Version 67 of Google’s Chrome browser for Windows, Mac, Linux, and Chrome OS now includes a new security feature called Site Isolation. This new component protects web surfers against Spectre-based attacks on the internet but for a price: 10 to 13 percent more system memory consumption.
Version 67 of Google’s Chrome browser for Windows, Mac, Linux, and Chrome OS now includes a new security feature called Site Isolation. This new component protects web surfers against Spectre-based attacks on the internet but for a price: 10 to 13 percent more system memory consumption.
Spectre — along with Meltdown — is a design flaw in modern processors that enable hackers to gain access to data stored in memory. This data is supposedly off limits, but the method processors use to predict the outcome of their current task leaves that data exposed. Hardware and software manufacturers have scrambled to fix these flaws since their initial reveal in January.
While the typical scenario sees a hacker physically accessing a computer and running custom code to read sensitive data stored in memory, an attack can happen across the internet as well. According to Google, browsers run potentially malicious JavaScript code in the background from multiple websites and in many cases within the same process. That means a website could steal data stored in memory stemming from other websites.
Although all major web browsers include “some mitigations” to prevent Spectre-based attacks, Google believes Site Isolation is the best approach. Prior to version 67, Chrome relied on a multi-process architecture that allowed each tab to have its own web page rendering process.

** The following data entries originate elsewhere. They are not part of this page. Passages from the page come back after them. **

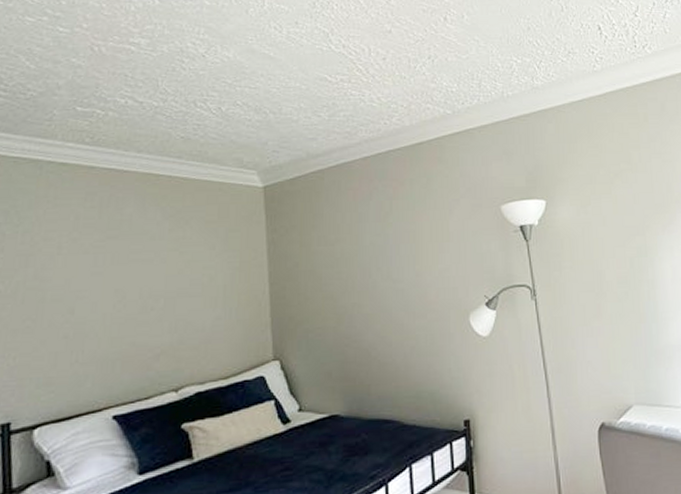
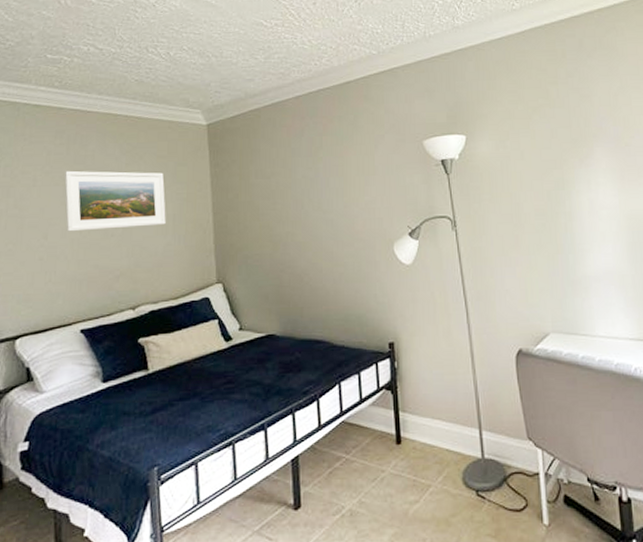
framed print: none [95,237,216,306] -> present [64,170,166,232]

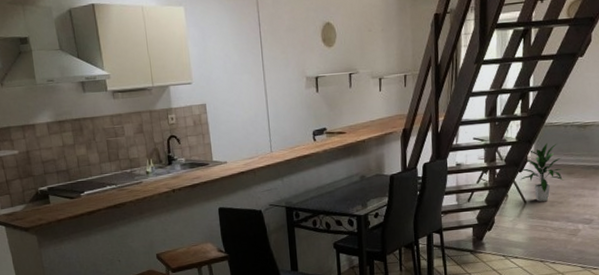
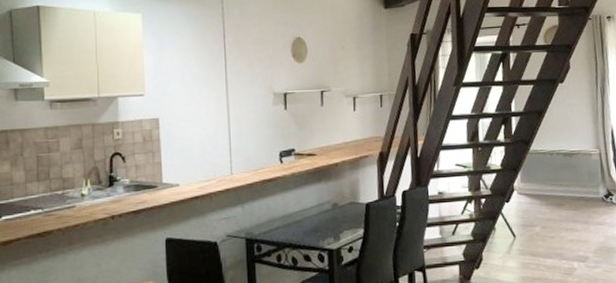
indoor plant: present [520,142,564,202] -> none [507,171,554,236]

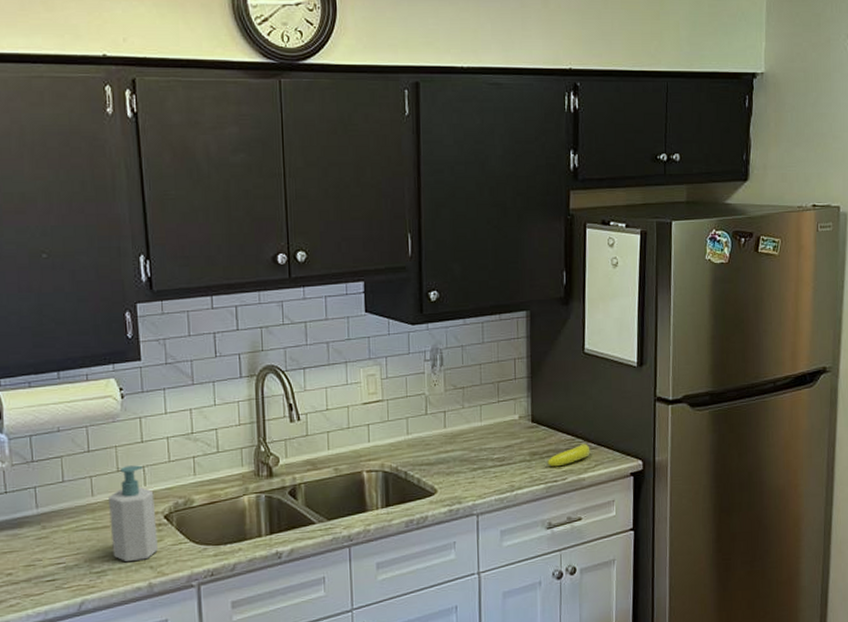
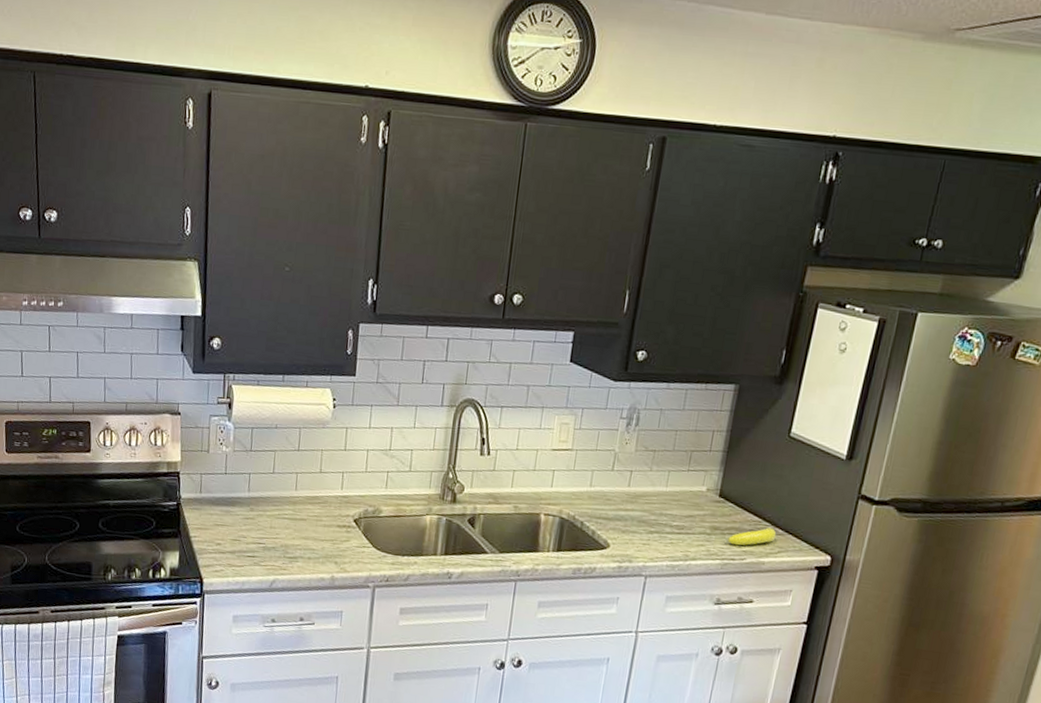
soap bottle: present [109,465,158,562] -> none [305,469,348,555]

The problem is that many websites use frames (aka iframes) to compile different web-based components together into a single page: Components that are used across multiple sites. The page may even display cross-site pop-ups too.
That said, all of this rendering resides within a single process. But if one of those components or pop-ups include malicious JavaScript that exploits the Spectre flaw, they could read data residing in the system memory that is stored by the other components of the page. Data may include passwords, cookies, credit card numbers, and so on.
With Site Isolation, pages aren’t rendered in a single process. Instead, the website’s mainframe has its own render process while all other cross-site components have their own individual “out of process” rendering. This is why the browser’s memory consumption increased up to 13 percent.
According to Google, splitting a single page across multiple processes is a major change to how Chrome displays a single page.
“The Chrome Security team has been pursuing this for several years, independently of Spectre,” states Google’s Charlie Reis. “Site Isolation is a significant change to Chrome’s behavior under the hood, but it generally shouldn’t cause visible changes for most users or web developers.”
Although Site Isolation is baked into Chrome 67 for Windows, Mac, Linux and Chrome OS, only 99 percent of those installs will actually have the feature running in the background. The remaining one percent will stay inactive as Google monitors and improves performance.
Does that mean the team will trim off Chrome’s 10 to 13 percent added memory consumption? Time will tell, and given that Chrome already gobbles memory like a kid on Halloween, the extra Spectre-based consumption could be an unwanted setback for machines with low amounts of system memory.